====== Supplied material

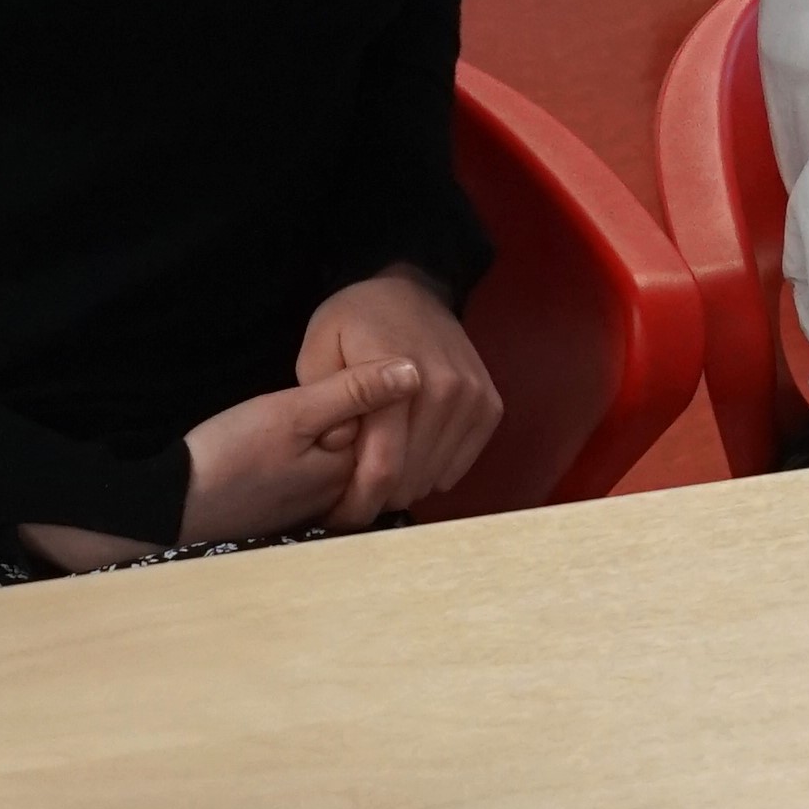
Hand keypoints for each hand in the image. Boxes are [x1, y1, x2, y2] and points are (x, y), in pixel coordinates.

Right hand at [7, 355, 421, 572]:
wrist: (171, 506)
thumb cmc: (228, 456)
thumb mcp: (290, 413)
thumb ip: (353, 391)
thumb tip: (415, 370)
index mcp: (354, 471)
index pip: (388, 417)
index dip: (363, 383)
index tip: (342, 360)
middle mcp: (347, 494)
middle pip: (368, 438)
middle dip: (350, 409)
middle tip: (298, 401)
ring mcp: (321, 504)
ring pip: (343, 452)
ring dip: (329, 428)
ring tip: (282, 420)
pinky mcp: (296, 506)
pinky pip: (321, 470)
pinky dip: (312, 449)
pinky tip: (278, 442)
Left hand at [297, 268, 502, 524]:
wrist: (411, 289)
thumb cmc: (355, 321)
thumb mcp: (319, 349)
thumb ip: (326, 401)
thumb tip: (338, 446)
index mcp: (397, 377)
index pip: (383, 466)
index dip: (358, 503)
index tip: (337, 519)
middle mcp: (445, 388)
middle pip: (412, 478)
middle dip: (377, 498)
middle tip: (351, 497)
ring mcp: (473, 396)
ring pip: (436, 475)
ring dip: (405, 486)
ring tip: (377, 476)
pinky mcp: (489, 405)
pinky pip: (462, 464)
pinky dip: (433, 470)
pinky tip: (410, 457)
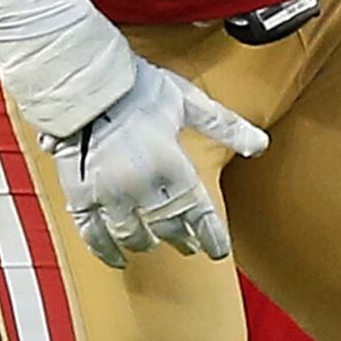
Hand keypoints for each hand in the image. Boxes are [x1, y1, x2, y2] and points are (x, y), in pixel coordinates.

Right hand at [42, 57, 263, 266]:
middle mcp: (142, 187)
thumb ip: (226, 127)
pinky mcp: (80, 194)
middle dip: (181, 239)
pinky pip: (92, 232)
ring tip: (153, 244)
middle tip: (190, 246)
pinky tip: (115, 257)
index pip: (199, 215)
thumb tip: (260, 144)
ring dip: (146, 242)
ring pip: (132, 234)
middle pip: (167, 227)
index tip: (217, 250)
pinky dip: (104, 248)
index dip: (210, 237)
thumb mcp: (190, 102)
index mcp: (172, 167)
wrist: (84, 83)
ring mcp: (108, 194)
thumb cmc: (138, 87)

============
====== Supplied material

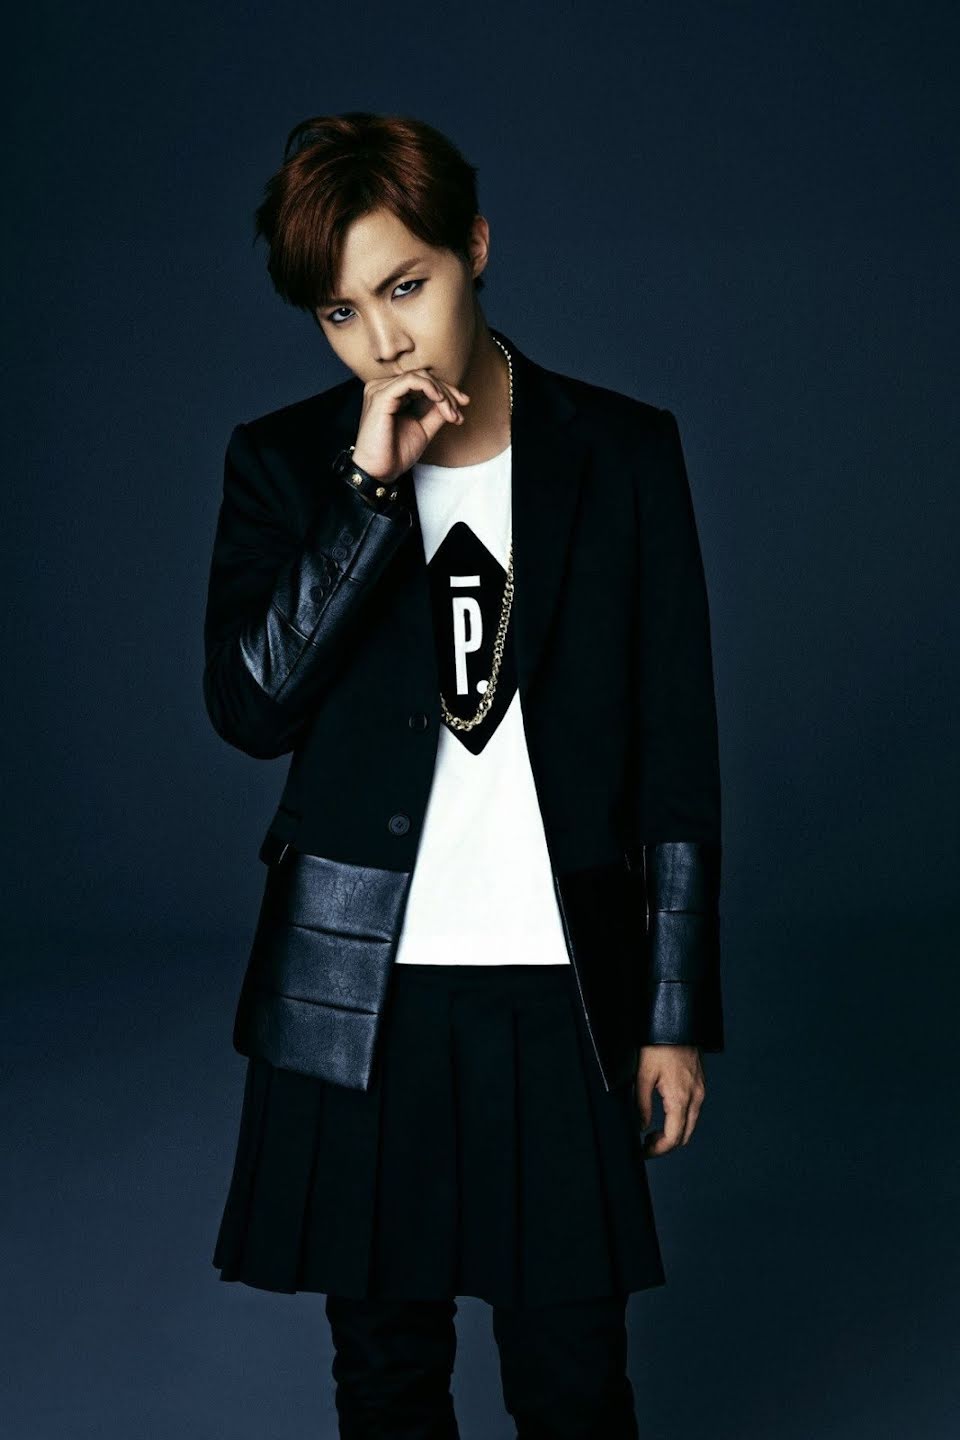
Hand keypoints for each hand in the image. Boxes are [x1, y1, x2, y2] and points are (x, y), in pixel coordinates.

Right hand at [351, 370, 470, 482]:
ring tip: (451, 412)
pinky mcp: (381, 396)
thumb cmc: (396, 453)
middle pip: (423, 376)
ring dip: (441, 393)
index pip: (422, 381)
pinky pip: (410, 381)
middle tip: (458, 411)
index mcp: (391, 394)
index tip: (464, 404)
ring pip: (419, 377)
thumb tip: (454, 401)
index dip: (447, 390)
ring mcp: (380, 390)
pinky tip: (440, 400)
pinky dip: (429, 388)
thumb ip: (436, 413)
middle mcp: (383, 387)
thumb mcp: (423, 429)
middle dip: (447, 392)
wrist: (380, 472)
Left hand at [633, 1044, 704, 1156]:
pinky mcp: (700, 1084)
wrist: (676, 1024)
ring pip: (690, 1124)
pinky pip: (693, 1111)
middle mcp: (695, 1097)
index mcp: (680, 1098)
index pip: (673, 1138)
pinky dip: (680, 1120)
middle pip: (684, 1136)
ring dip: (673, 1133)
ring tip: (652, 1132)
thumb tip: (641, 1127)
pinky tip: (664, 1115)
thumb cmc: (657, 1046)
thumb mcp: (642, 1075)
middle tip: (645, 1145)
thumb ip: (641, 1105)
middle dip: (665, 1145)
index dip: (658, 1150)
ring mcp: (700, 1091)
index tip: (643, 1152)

============

The answer should consist only of the lines above from the one with "thumb mcp: (319, 349)" through the one with "ring pip: (132, 234)", repeated exactly, with no pictures among them.

◆ **Finished exercise**:
thumb mcp: (319, 349)
thumb ip: (326, 401)
thumb tip: (338, 446)
index mcp: (397, 377)
index pip: (383, 466)
index dip: (358, 503)
index tip: (337, 519)
middle mcp: (445, 388)
middle pip: (412, 478)
middle dip: (377, 498)
middle tip: (351, 497)
ring mcp: (473, 396)
ring pip: (436, 475)
ring dip: (405, 486)
ring tip: (377, 476)
pinky mcp: (489, 405)
pinky pip: (462, 464)
pinky dip: (433, 470)
pinky tip: (410, 457)
Hand keypoints for each hand in the image. Boxes are [x1, y1, x2, y2] and points are (x, y), in pixel coordinates.

Right hand at [42, 57, 263, 266]:
middle mcp: (142, 187)
thumb ip: (226, 127)
pinky mcp: (80, 194)
middle dip: (181, 239)
pinky pip: (92, 232)
ring tip: (153, 244)
middle tip: (190, 246)
pinky tip: (115, 257)
index pip: (199, 215)
thumb tip: (260, 144)
ring dip: (146, 242)
ring pip: (132, 234)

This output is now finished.